Tagged: hadoop

Lousy reporting at TechCrunch

Consider this gem from [[http://www.techcrunch.com/2008/02/20/yahoo-search-wants-to-be-more-like-google-embraces-hadoop/|a recent post on TechCrunch]]:

//Hadoop is an open-source implementation of Google’s MapReduce software and file system. It takes all the links on the Web found by a search engine’s crawlers and “reduces” them to a map of the Web so that ranking algorithms can be run against them.//

As one of the commenter’s rightly said, that is probably the most inaccurate description of Hadoop (or the Map-Reduce paradigm in general). The author, Erick Schonfeld, updated the post with another explanation based on feedback in the comments:

//What MapReduce and Hadoop do is break up a computation problem into mangeable chunks and distribute them to different processors—that is the “map” part, it is mapping the data.
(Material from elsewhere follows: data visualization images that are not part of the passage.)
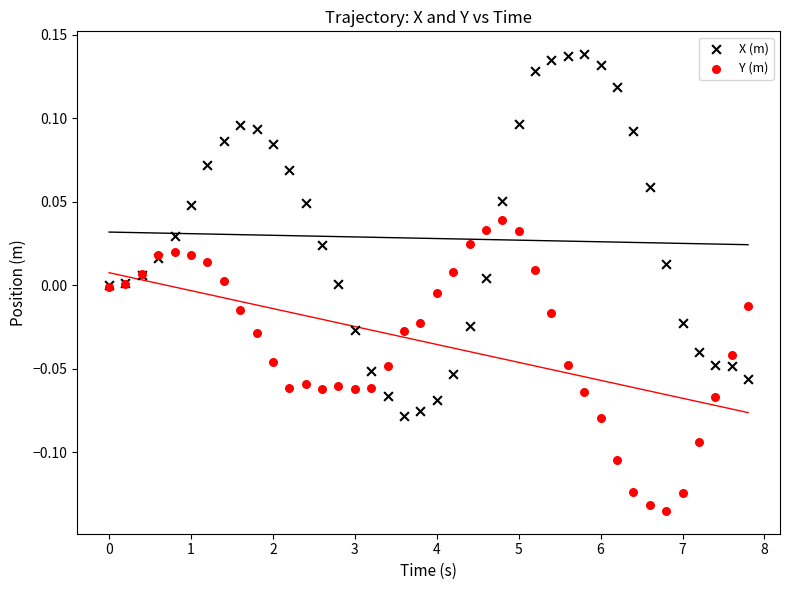

Which series contains the lowest Y value?

Y (m)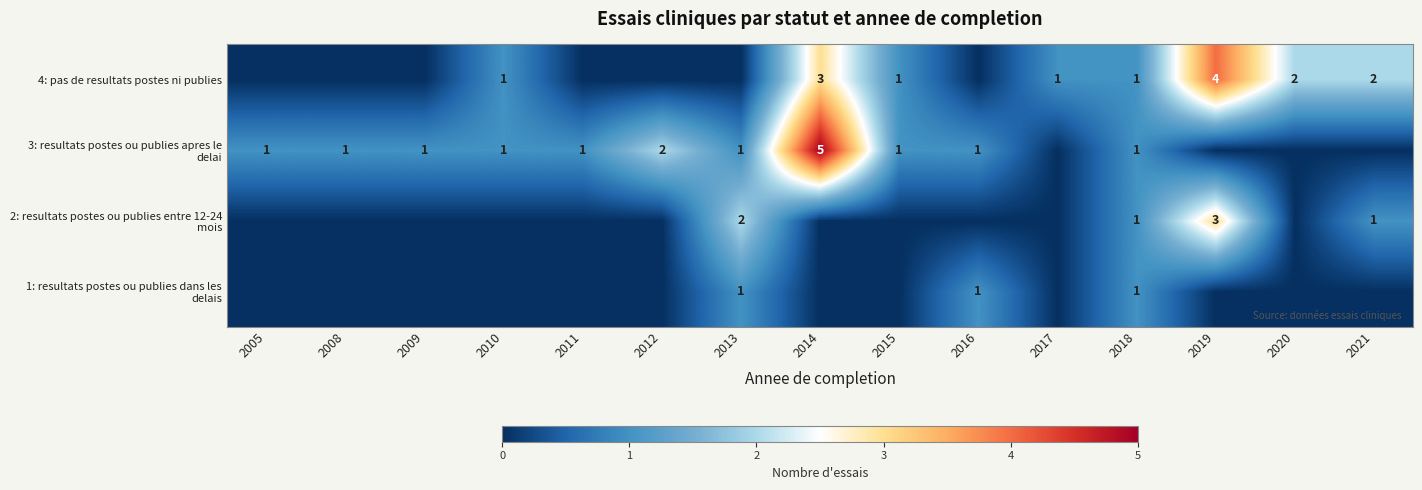

Is it true that 2: resultats postes ou publies entre 12-24 mois equals 3 at 2019?

True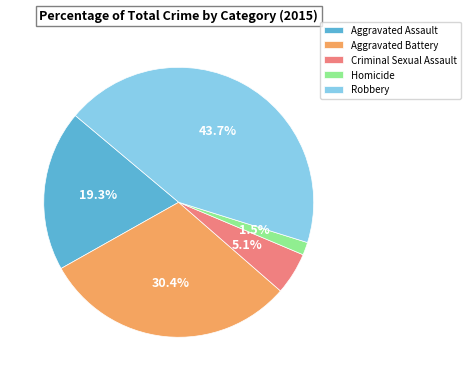

What percentage is the Robbery slice, to the nearest percent?

44%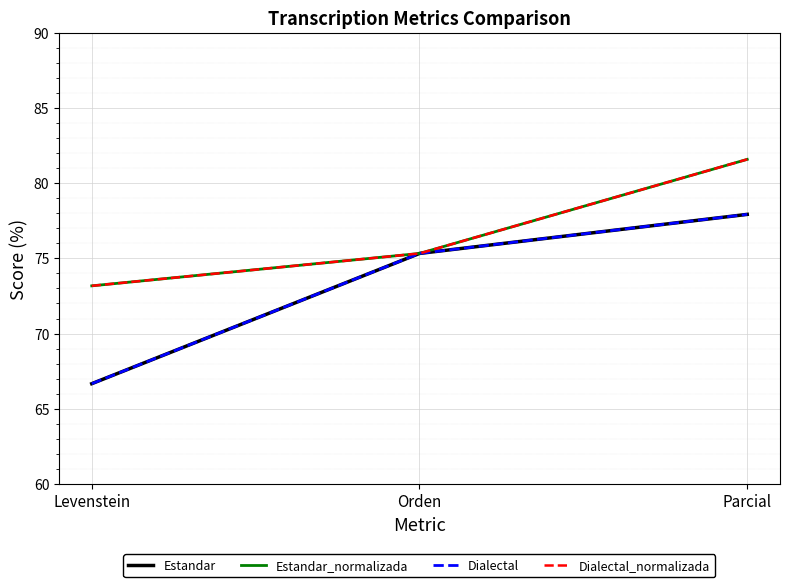

Between Levenstein and Orden, which series saw the biggest shift?

Estandar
Once all of the individual results are in, they are combined into one big result—that is the reduce part. Search engines, in turn, use this technique to literally map the Web.//

While this is better, it is still far from an accurate and concise description. For instance, I’m not sure I understand (for that matter, even Erick understands) the relevance/meaning of the phrase “it is mapping the data” in this context. Or that results are “combined into one big result” in the reduce phase.

Given the visibility and readership of a prominent blog like TC, I find such reporting to be below par. If the author had taken 5 minutes to just try to understand the basic map-reduce paradigm, all this confusion could have been easily avoided.